Merry Christmas Toot and you all.
Rudyard
 
Last edited:
Dear Sam Thank you for your kind observation. I have written the draft of my first overlanding through equatorial West Africa in 65 After that the Overlandng down to Karachi in 66 and onto Ceylon ere I got a passage to Freemantle landing with three pounds to my name. Seemed a breeze. But I made out and after a year in NZ overlanded from Portugees Timor and the run through Afghanistan & Persia . after being hung up in Kathmandu with the ever popular Black water fever two months .. But I made it to a creaky 76 . Wife & two late teens, pussy cat & two dogs, Who remind me better go feed them .
Regards Rudyard
 
Last edited:
Dear Toot No one who actualy knows what he's talking about calls it a' Camel gun' even if it might have been carried by a local who rode camels . But its a term that persists much like Blunderbusses fired nails or pebbles and muzzle loaders take ages to load. But we know they don't. This said any such long piece carried on a camel or horse might well be reloaded while in the saddle by placing the often wide butts on the ground .( Pre supposing the animal is in tune with the idea ) One advantage of long barrelled pieces is you can fire over your ever patient horse or camel without the risk of blowing its ears off ( They don't like that sort of thing) I've seen Touregs wearing swords but cant recall one with a Kabyle. But stayed with Bedoins or small Oasis dwellers who still in 1965 used long Snapance guns in Southern Algeria . I was hitch hikeing to Adrar and the truck stopped two days to attend some sort of wedding or coming of age festivity , Ladies dancing, men firing off old French ML pistols for a lark . My host had a badly stuffed Gazzell head on his wall ( There was scarce more furniture than couldn't be carried on a Camel ), We sat on carpet on a sand floor, sticky Dates, Mint tea, & goat & cuss Cuss eaten with the right hand . classic really I pointed out the Gazzell head on his wall & the old gentleman delighted in miming the spotting, stalking , priming the lock, BOOM smoke accross the desert..& he kept the head poorly stuffed as a trophy . I carried flints (Like you would Eh) and made him a gift of some , We could only mime but it clearly made his day . I was only in that region a couple of months but have fond memories of it ere I rode 5 days atop a Berliet camion down to Goa in Mali. But that Sahib,s is another story.

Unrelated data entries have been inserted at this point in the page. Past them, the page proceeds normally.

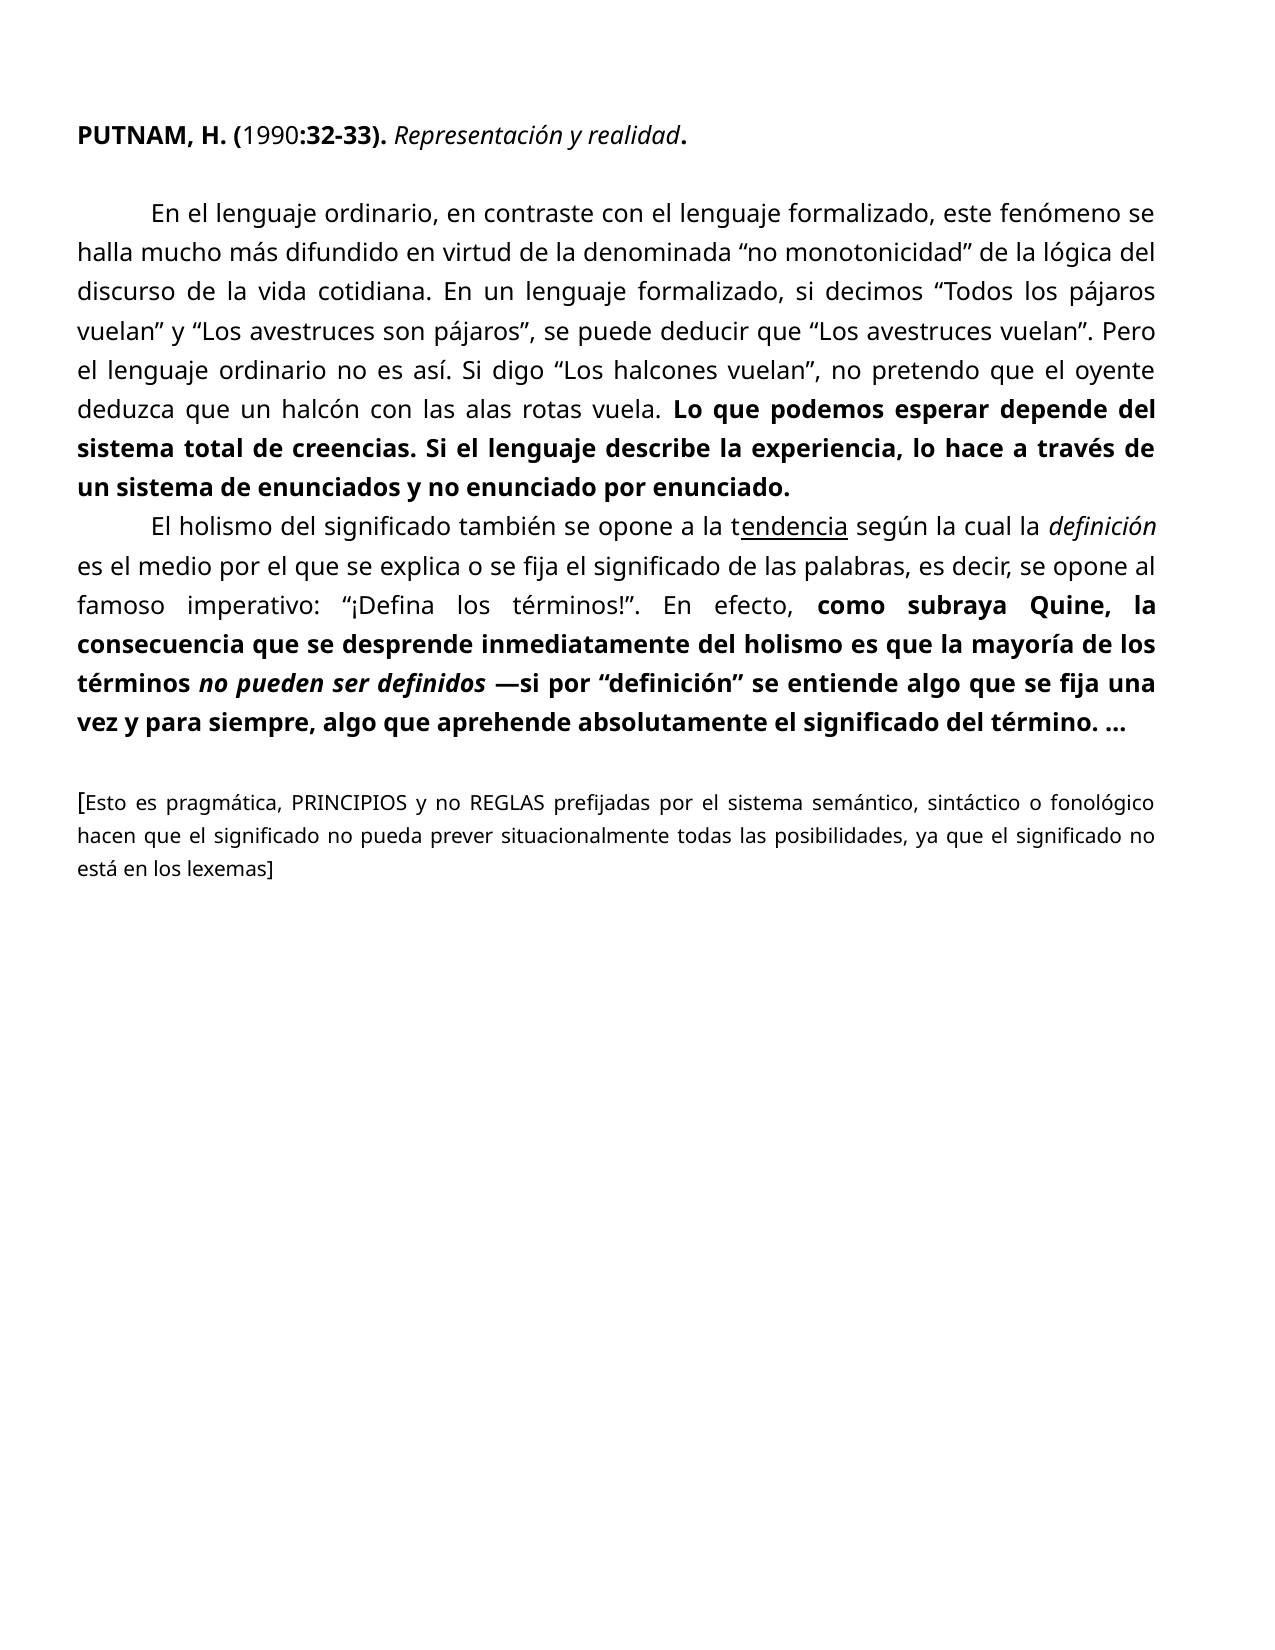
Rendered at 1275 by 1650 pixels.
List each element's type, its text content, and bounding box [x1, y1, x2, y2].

text En el lenguaje ordinario, en contraste con el lenguaje formalizado, este fenómeno se halla mucho más difundido en virtud de la denominada “no monotonicidad” de la lógica del discurso de la vida cotidiana. En un lenguaje formalizado, si decimos “Todos los pájaros vuelan” y “Los avestruces son pájaros”, se puede deducir que “Los avestruces vuelan”. Pero el lenguaje ordinario no es así. Si digo “Los halcones vuelan”, no pretendo que el oyente deduzca que un halcón con las alas rotas vuela. Lo que podemos esperar depende del sistema total de creencias. Si el lenguaje describe la experiencia, lo hace a través de un sistema de enunciados y no enunciado por enunciado. [77, 196, 1157, 504]
text PUTNAM, H. (1990:32-33). Representación y realidad. [77, 117, 1157, 151]
text [Esto es pragmática, PRINCIPIOS y no REGLAS prefijadas por el sistema semántico, sintáctico o fonológico hacen que el significado no pueda prever situacionalmente todas las posibilidades, ya que el significado no está en los lexemas] [77, 783, 1157, 882]
text El holismo del significado también se opone a la tendencia según la cual la definición es el medio por el que se explica o se fija el significado de las palabras, es decir, se opone al famoso imperativo: “¡Defina los términos!”. En efecto, como subraya Quine, la consecuencia que se desprende inmediatamente del holismo es que la mayoría de los términos no pueden ser definidos —si por “definición” se entiende algo que se fija una vez y para siempre, algo que aprehende absolutamente el significado del término. … [77, 509, 1157, 739]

Merry Christmas Toot and you all.
Rudyard
back at yha! you and your family have a VERY MERY XMAS & HAPPY NEW YEAR. thanks for the response, CAMEL GUN, has turned into an URBAN LEGEND. not going to change soon?
 
Thanks again guys for all the responses.

Raedwald: Thanks for that info. on flint making. Most interesting.

Having received such a great response to this Thread, I'll post another interesting one this week. Similar, but different.

Rick
 
why would a gun that long have a saddle ring on it ? it is the longest saddle ring carbine that I have ever seen!
 
I have one of them, and the ramrod doesn't have an attachment for cleaning that very long barrel, question, how did one clean a barrel that is so very long?